Morro, oreja, sesos, lengua, carrilleras. Todo está contenido en esa pequeña cabeza de cochinillo que descansa sobre la base de su cráneo y te apunta con su hocico. Hay que tener cierto valor para entrarle. Te pone en tu sitio. Toda la experiencia cambia a partir de este momento.

Los platos que han desfilado ante ti dejan de ser solo trozos de carne y tomas conciencia de cada uno de los animales que has degustado. Te has comido esas partes antes por separado, pero nunca en su forma original con todas sus capas de diferentes densidades. Pienso en esa corriente reciente del mindful eating que aboga por una alimentación consciente. ¿Qué hay más consciente que esto? 

Es difícil conocer la razón por la que una cabeza de cochinillo provoca sensación de rechazo

Reflexiono sobre si lo que estoy sintiendo tiene que ver con que lo que tengo delante también tiene ojos y boca, pero ¿cuántos espetos, chopitos y calamares me he comido sin alterarme?
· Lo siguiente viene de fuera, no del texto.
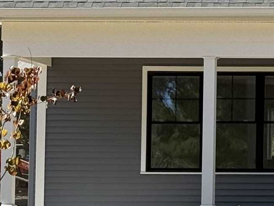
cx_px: 487
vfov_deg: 6.5
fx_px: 1804
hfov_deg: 8.4
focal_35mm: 228
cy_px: 102
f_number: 1.78
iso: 80
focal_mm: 6.76
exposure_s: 1/2342
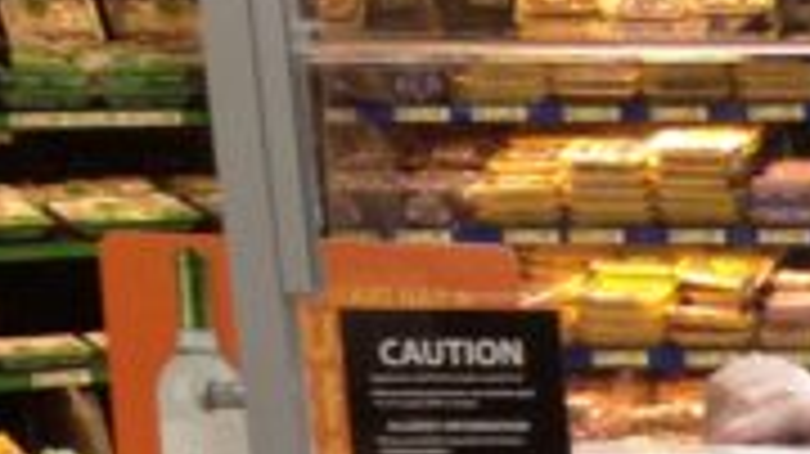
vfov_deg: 7.1
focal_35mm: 161
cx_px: 1485
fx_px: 3456
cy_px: 1032
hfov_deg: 12.2
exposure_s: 1/30
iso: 64
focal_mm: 4.28
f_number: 2.4
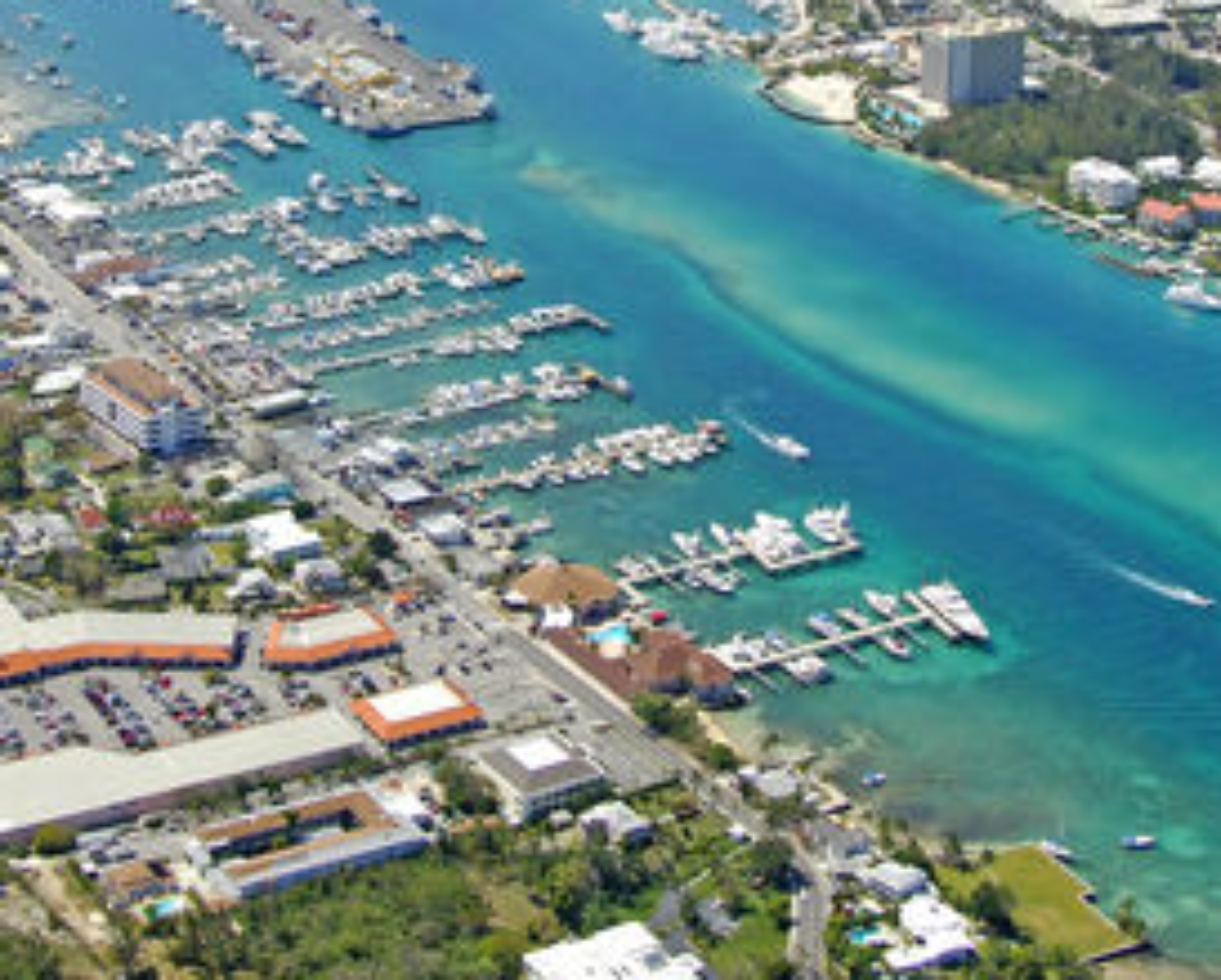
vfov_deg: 19.1
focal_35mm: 79
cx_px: 635
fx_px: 2858
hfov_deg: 24.1
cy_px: 105
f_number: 7.6
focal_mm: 24
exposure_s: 1/1000
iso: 400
No se trata de la forma, ¿o sí? Puede uno caer en la tentación de pensar que tiene que ver con la sangre caliente o con compartir el haber sido amamantado. Pero qué habría pasado si me hubieran puesto una cabeza de pollo o de gato.

Sin duda tiene que ver con la sorpresa y lo desconocido. La cabeza de cochinillo es lo suficientemente rara sin llegar a ser extravagante. Se me pasan por la cabeza los artículos que he leído sobre las similitudes entre los cerdos y los seres humanos. Además de las compatibilidades anatómicas que permiten incluso trasplantes, nos une un rasgo a priori muy humano: la capacidad de colonizar territorios y destruirlos

Observo cómo los comensales de la mesa que hay a mi espalda han pedido al camarero que les ayude con la tarea. No han querido (o no han podido) mancharse las manos. Prefieren la inconsciencia. El chico va sacando la carne y colocándola en un montoncito para que el grupo la pueda degustar a bocados de tenedor. No lo vivirán igual y este plato será solo una anécdota que contar y almacenar. Escribía Raquel Castillo en estas mismas páginas —con razón— sobre la banalización del concepto “experiencia gastronómica”, un término que se está degastando por su abuso. Yo me atrevería a decir que la cabeza de cochinillo de Javi Estévez, sin pretender serlo, se convierte en una de ellas. No hay que perdérsela.